The scheme will operate as a fixed carbon price of $23 from July 1 next year, and move to a full emissions trading scheme three years later on July 1, 2015. By this time, market mechanism will determine the carbon price.

In 2013/14, the carbon price will rise to $24.15 per tonne and then to $24.50 in 2014/15 based on a 2.5 per cent increase each year plus inflation.

Gillard says her government's carbon price will reduce Australia's carbon footprint by 160 million tonnes by 2020.

It also shows that national employment is projected to increase by 1.6 million jobs by the end of the decade.

Tax changes described within package will lift the tax-free threshold from $600 to $18,200 on July 1, 2012, and to $19,400 in 2015.

This will prevent an extra one million people from having to pay tax and providing tax cuts to households earning up to $80,000 a year.

3.4m pensioners get carbon price compo

Australia's 3.4 million pensioners will receive compensation at least equal to cost of living price rises under the carbon price.

Australians on age pensions, disability pensions, carer payments, service pensions and the Seniors Supplement will all receive assistance as part of the government's $14.9 billion compensation package.

Pensioners will receive lump sum advance payments of up to $250 for a single pensioner before the carbon price begins in July 2012.
^^^^
REQUIRED ACTION 1: Could you update the carbon price text from "Gillard says her" up to and including "to $19,400 in 2015.", putting "expected" in place of "projected"?
REQUIRED ACTION 2: Which kinds of payment recipients does the carbon price text say will all receive assistance under the compensation package?
The records below have nothing to do with the carbon price text.
^^^^
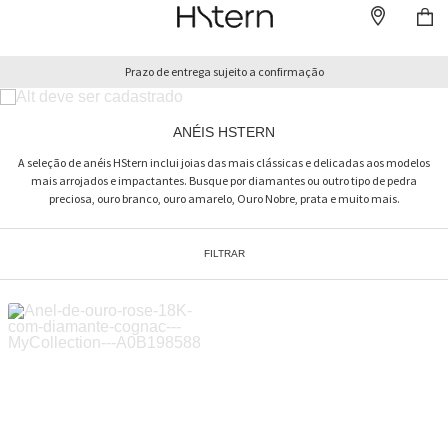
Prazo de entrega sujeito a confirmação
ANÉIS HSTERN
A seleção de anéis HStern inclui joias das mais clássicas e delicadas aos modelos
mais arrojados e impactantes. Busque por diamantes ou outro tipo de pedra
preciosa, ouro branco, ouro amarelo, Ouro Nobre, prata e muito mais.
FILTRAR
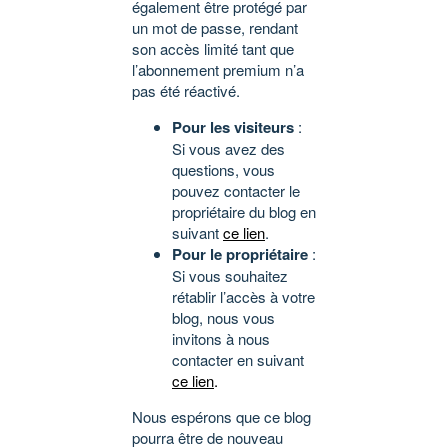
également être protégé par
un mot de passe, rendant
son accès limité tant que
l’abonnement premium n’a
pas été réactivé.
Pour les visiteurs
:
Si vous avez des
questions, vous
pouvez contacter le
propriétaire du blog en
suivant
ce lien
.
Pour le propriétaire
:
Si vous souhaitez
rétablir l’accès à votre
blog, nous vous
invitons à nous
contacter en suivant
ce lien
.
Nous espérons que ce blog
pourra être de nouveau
^^^^
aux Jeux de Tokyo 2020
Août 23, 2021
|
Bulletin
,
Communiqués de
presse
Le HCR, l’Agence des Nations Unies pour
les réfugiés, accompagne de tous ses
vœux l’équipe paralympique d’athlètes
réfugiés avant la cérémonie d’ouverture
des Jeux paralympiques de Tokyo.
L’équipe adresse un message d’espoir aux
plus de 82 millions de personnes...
^^^^
PROBLEM SOLUTION 1:
Gillard says her government's carbon price will reduce Australia's carbon footprint by 160 million tonnes by 2020.

It also shows that national employment is expected to increase by 1.6 million jobs by the end of the decade.

Tax changes described within package will lift the tax-free threshold from $600 to $18,200 on July 1, 2012, and to $19,400 in 2015.

PROBLEM SOLUTION 2:
- Age pensions
- Disability pensions
- Carer payments
- Service pensions
- The Seniors Supplement